De multiples facteurs peuvent entraîner une dégradation des rapports entre les collaborateurs d’une officine : « Une charge de travail mal répartie, des missions mal délimitées, des difficultés dans la relation client… à cela s’ajoutent des rythmes de travail parfois éprouvants, le tout au sein d’équipes composées de personnalités diverses », énumère Laurent Cobac, psychologue clinicien au sein du cabinet Empreinte humaine. Stéphane Felici, consultant-formateur chez Orsys, insiste sur cette dimension : « Etre confronté à des modes de fonctionnement et à des valeurs qui ne sont pas les nôtres peut donner lieu à des frictions très vives ». Le consultant rappelle également que la source d’une explosion de colère peut ne pas être la situation à l’instant T, mais une certaine dose de stress déjà accumulée dans un autre contexte, y compris personnel.
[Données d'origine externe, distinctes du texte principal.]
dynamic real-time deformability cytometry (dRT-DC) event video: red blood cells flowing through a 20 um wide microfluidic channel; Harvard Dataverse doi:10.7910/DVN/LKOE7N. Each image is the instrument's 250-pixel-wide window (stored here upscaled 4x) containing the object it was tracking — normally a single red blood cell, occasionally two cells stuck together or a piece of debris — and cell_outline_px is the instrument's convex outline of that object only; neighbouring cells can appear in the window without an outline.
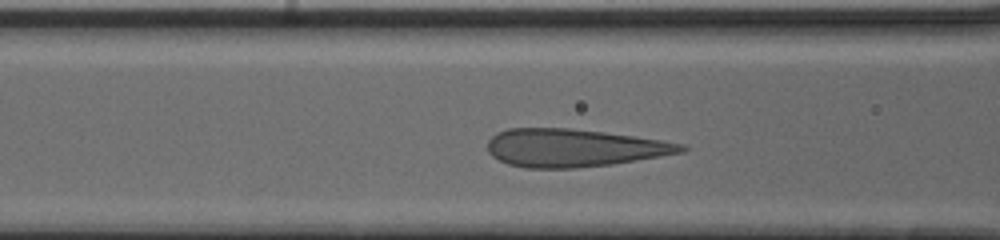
{"species": "human", "species_latin": "Homo sapiens", "temperature_condition": "cold", "stored_images_in_passage": 30, "camera_frame_rate_fps": 3000, "um_per_image_px": 0.085, "donor": {"sex": "male"}, "frame": {"image": 1, "passage_image": 7, "time_ms": 2.0, "image_size_px": [1000, 240], "cell_outline_px": [[688, 148], [684, 152], [612, 164], [576, 168], [524, 168], [508, 164], [492, 156], [488, 152], [488, 140], [496, 132], [508, 128], [568, 128], [604, 132], [660, 140], [684, 144]], "centroid_in_image_um": [48.74, 12.57], "position_along_channel_um": 117.9, "area_um2": 42.66}}
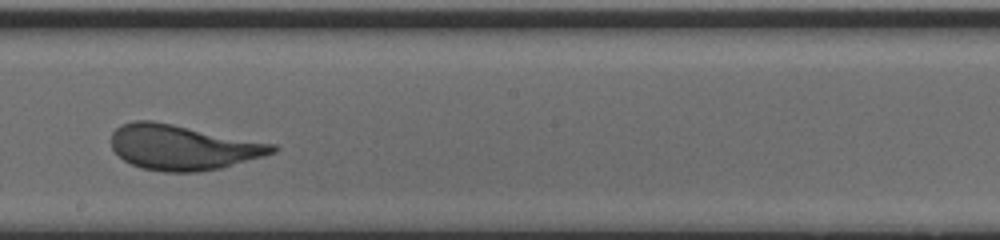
{"frame": {"image": 2, "passage_image": 16, "time_ms": 5.0, "image_size_px": [1000, 240], "cell_outline_px": [[280, 148], [276, 152], [264, 156], [220, 168], [196, 172], [164, 172], [140, 168], [124, 160], [112, 148], [112, 132], [120, 124], [132, 120], [152, 120], [276, 144]], "centroid_in_image_um": [15.54, 12.52], "position_along_channel_um": 232.7, "area_um2": 42.43}}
Repérer les signes avant-coureurs

Des changements de comportement doivent mettre la puce à l’oreille : « par exemple, une personne très sociable qui se referme ou qui se montre d’une susceptibilité croissante », indique Laurent Cobac. Si un malaise latent se manifeste souvent de manière non verbale, à l’inverse, des collaborateurs habituellement réservés peuvent commencer à égrener des petites phrases, comme « j’en ai marre », « c’est plus comme avant »… Un micro-absentéisme chronique doit également alerter le titulaire et l’inciter à réagir rapidement. Stéphane Felici met toutefois en garde contre les interprétations hâtives : « On a tendance à ne capter que ce qui entre dans un schéma connu, et il est facile de passer à côté de certaines informations ou de voir le mal là où il n’y en a pas ! ».
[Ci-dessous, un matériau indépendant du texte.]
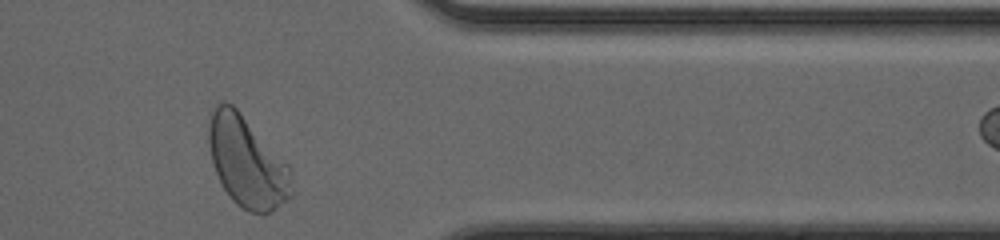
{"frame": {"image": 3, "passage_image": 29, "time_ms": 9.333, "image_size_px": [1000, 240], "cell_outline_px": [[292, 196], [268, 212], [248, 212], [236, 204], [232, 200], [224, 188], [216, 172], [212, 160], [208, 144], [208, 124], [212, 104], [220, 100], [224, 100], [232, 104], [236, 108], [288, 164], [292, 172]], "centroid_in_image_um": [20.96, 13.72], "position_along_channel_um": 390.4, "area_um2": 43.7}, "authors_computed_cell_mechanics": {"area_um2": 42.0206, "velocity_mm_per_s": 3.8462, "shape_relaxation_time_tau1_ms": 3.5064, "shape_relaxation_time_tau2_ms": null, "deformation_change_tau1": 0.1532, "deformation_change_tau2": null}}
Face à l’agression, renouer l’échange

« Face à une agression verbale, il faut avant tout éviter de se considérer comme une victime », insiste Stéphane Felici. Le risque ? « Adopter un mécanisme de défense contreproductif, qu’il s’agisse de la fuite, de la paralysie, ou de la contre-attaque ». A contrario, « c’est l’agresseur qu’il faut voir comme une personne qui a besoin d’aide et l’exprime maladroitement ». La bonne attitude consiste dès lors à faire preuve de calme et de bienveillance… « Vous pouvez dire à votre interlocuteur que vous lui êtes gré d’exprimer ce qu’il ressent, avant de le questionner pour comprendre exactement quel est le problème et quelle est votre part de responsabilité », préconise Stéphane Felici. Maintenir ainsi le dialogue est un moyen efficace d’apaiser son interlocuteur tout en ouvrant la voie à la négociation d’une solution.
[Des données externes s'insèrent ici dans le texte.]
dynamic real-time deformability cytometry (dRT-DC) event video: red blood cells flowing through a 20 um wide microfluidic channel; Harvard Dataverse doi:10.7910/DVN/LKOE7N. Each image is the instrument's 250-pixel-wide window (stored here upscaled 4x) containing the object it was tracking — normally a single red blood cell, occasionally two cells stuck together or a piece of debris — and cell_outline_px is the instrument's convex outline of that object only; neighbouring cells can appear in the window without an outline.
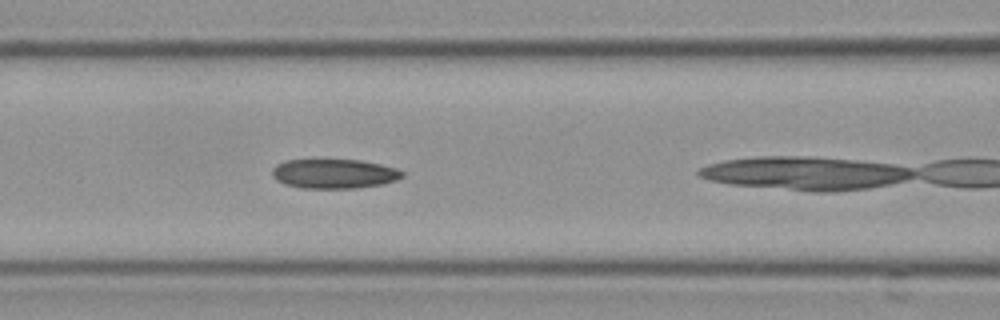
{"species": "Egyptian fruit bat (a non-hibernating species)", "species_latin": "Rousettus aegyptiacus", "temperature_condition": "cold", "stored_images_in_passage": 11, "camera_frame_rate_fps": 3000, "um_per_image_px": 0.085, "frame": {"image": 1, "passage_image": 7, "time_ms": 2.0, "image_size_px": [1000, 320], "cell_outline_px": [[404, 176], [396, 180], [384, 184], [356, 188], [300, 188], [284, 184], [276, 180], [272, 176], [272, 168], [276, 164], [284, 160], [360, 160], [380, 164], [396, 168], [404, 172]], "centroid_in_image_um": [28.38, 14.77], "position_along_channel_um": 138.2, "area_um2": 22.48}}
Jouer son rôle de manager avec doigté

Le titulaire témoin ou mis au fait d’une situation de violence verbale entre ses salariés doit s’en mêler… à bon escient. « Si le niveau d’agressivité est élevé, un recadrage immédiat est nécessaire à la fois pour la personne qui le subit et pour les autres collaborateurs présents : c’est la crédibilité du manager qui est en jeu », estime Laurent Cobac. Pour Stéphane Felici, le titulaire doit toutefois s’abstenir de prendre parti : « Il privilégiera l’écoute afin de comprendre les besoins de chacun et, là encore, orienter les échanges vers la recherche d’une solution ». Et s’il n’intervient pas sur le champ, il se doit en revanche d’assurer un suivi. « Les conflits interpersonnels non gérés laissent beaucoup plus de traces », avertit Laurent Cobac. L’expert recommande donc de « faire le point ultérieurement avec chacune des deux parties ». En cas de conflit larvé assez ancien, « il peut être judicieux de les convoquer ensemble, voire de faire intervenir une tierce personne dans l’optique d’une médiation », poursuit-il.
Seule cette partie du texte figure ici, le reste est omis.